Republicans Fire Wisconsin Agriculture Secretary-Designee Brad Pfaff
Skirmishes between Wisconsin Democratic Gov. Tony Evers and the GOP-controlled Legislature continue. The latest move? A rejection of Evers' agriculture secretary by the state Legislature, something that hasn’t been done in decades.
After serving in his position for 11 months, Brad Pfaff was voted out of a job. Pfaff has enjoyed the support of numerous organizations and lawmakers since being appointed as agriculture secretary by Evers in January. Born and raised on a family farm in Lacrosse, Wis., some of his supporters include the Dairy Business Association, Wisconsin Cheese Makers Association, and the Wisconsin Agri-Business Association.
Pfaff was let go on Tuesday afternoon — even after he had been confirmed unanimously in committee in February, which signals a reversal by Republicans. Something that Sen. Dave Hansen, D-Green Bay, was quick to bring up.
“I think the people in that committee that day, that 9-0 vote tells it all. Everything we know about Secretary-Designee Pfaff is that he is a smart very caring and dedicated public servant," Hansen explains.

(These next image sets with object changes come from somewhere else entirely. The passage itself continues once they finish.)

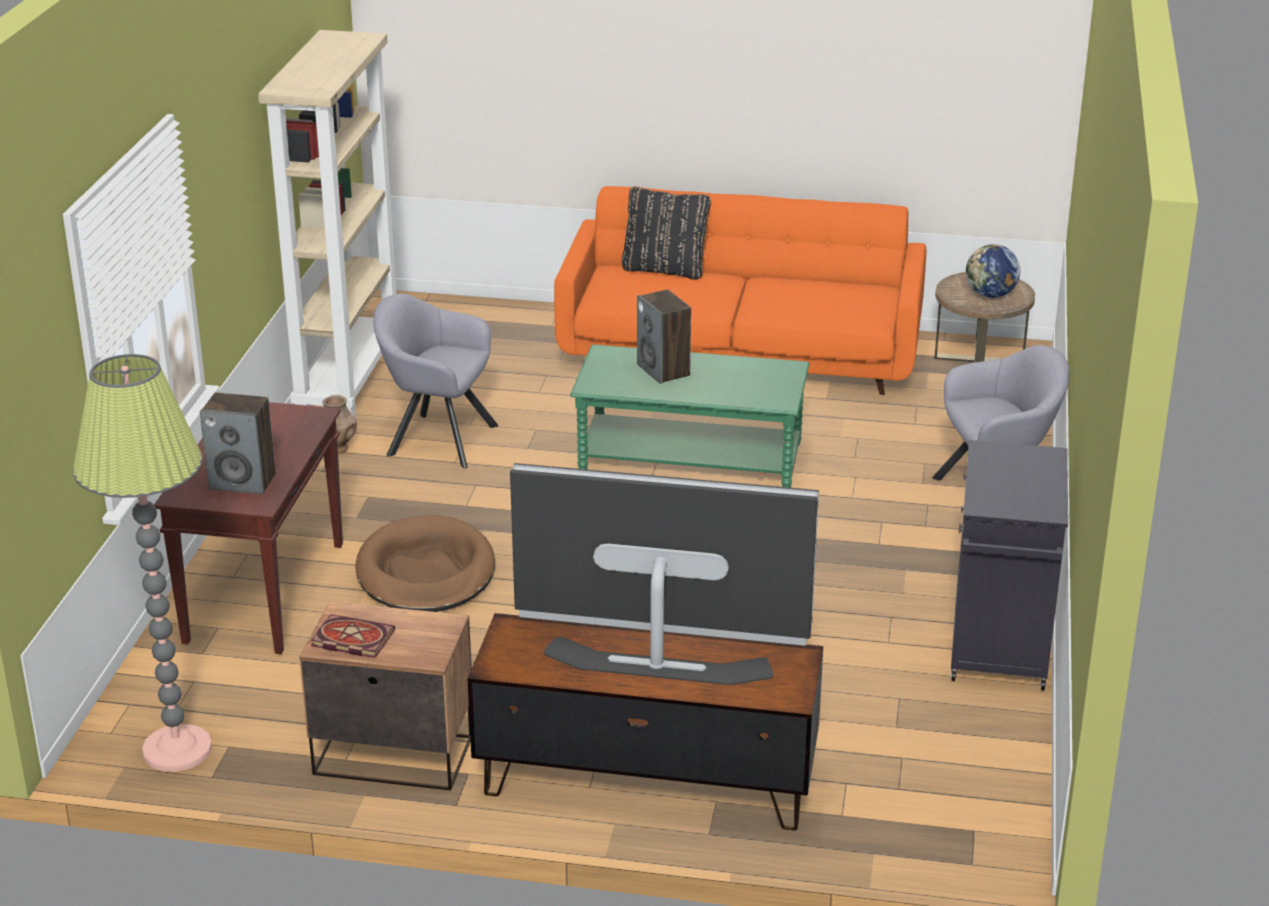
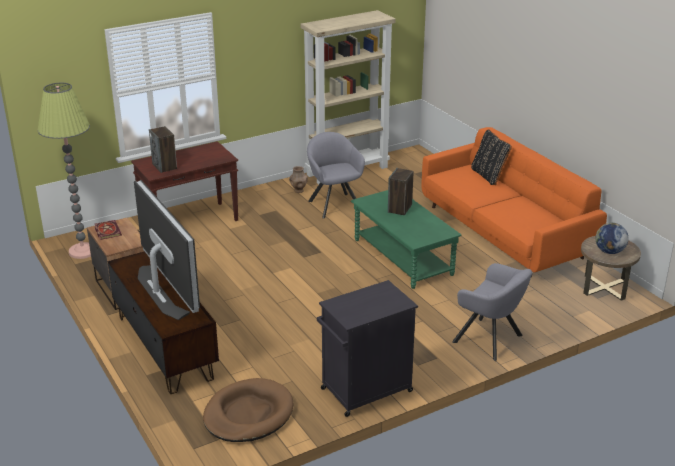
camera: 50 degrees right, 0 degrees up
brown dog bed [355,515,495,612] -> brown dog bed moved to [203,378,293,442]

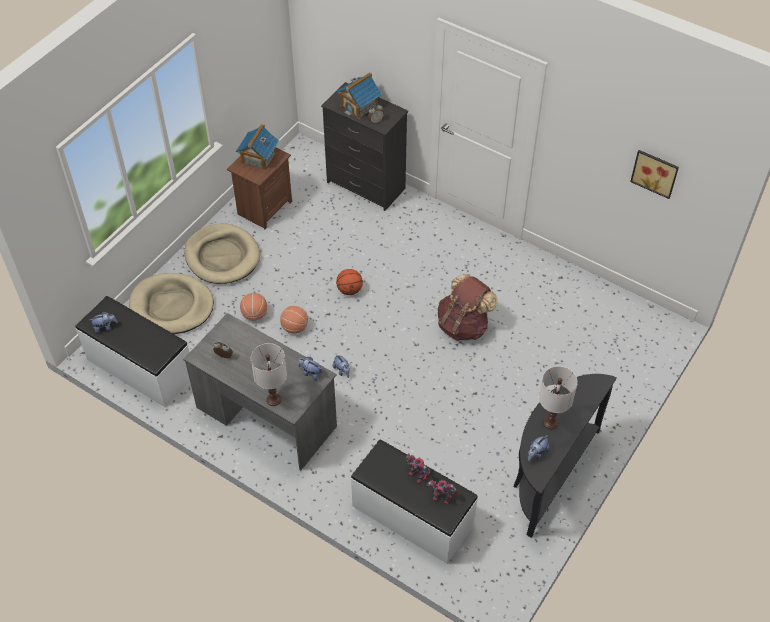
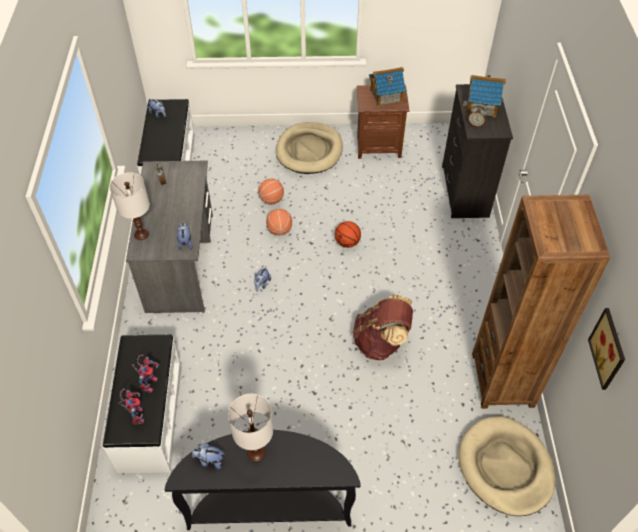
camera: 55 degrees right, 0 degrees up
beige dog bed [129,273,214,334] -> beige dog bed moved to [458,416,555,516]
none -> brown bookcase [472,195,610,409]

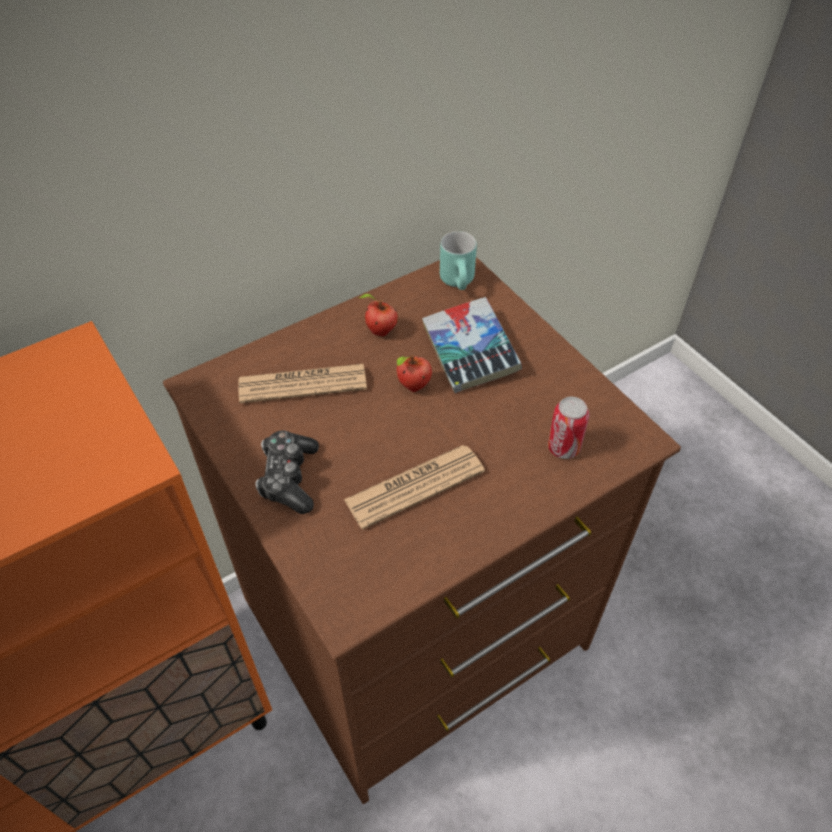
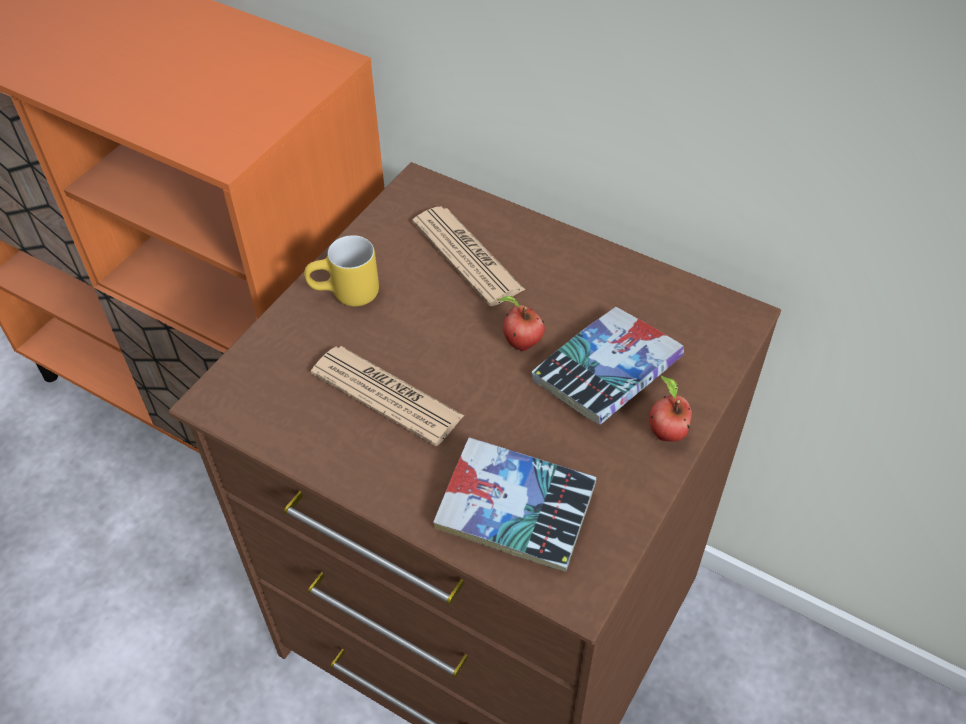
camera: 65 degrees right, 0 degrees up
game controller [255,430,319,514] -> yellow mug [304,235,379,307]
apple [359,294,398,337] -> apple moved to [649,376,692,442]
turquoise mug [440,231,477,290] -> none
can [548,397,589,459] -> book [433,437,597,572]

The move to oust Pfaff comes after Republican lawmakers clashed with him over manure storage rules and suicide prevention funds for farmers. A point Sen. Jon Erpenbach, D- West Point, emphasized in his support of Pfaff.
"It's not because he's not qualified, because you know he's qualified. Everybody in this body knows his qualifications. It may be because of what he had to say when it came to mental health assistance for farmers. Maybe," Erpenbach says.
In July, Pfaff criticized GOP lawmakers for not quickly making available $100,000 for mental health services for struggling farmers. Republican Senate Majority Leader Scott Fitzgerald, who is now running for Congress, told Pfaff his comments were beneath his position. In his Senate floor remarks, Fitzgerald listed the following as evidence against Pfaff: "ATCP 51, comments about Republicans and farmers suicide, certainly going back to some earlier changes that were made under DATCP. There's a whole slew of things that I think anyone could bring forth."
ATCP 51, known as the Livestock Facility Siting Law, is the administrative rule that regulates local government approval of new or expanding livestock facilities in Wisconsin. The rules were cited by Sen. Stephen Nass, R-Whitewater, as a reason to not confirm Pfaff. He calls the rules devastating.
"The Giacomazzi Dairy — 125 years in business, largest dairy west of the Rocky Mountains — recently said they are out of the dairy business. One of the striking things they said: it's because of government regulations. The rules that were government regulations," Nass says.
Pfaff put off advancing the manure rules on Friday, just after Fitzgerald said Pfaff didn't have enough votes to get confirmed. Now, with no agriculture secretary, it's unclear how or when the proposal can move forward.
Evers has indicated that he is not ready at this time to consider who he will nominate to replace Pfaff.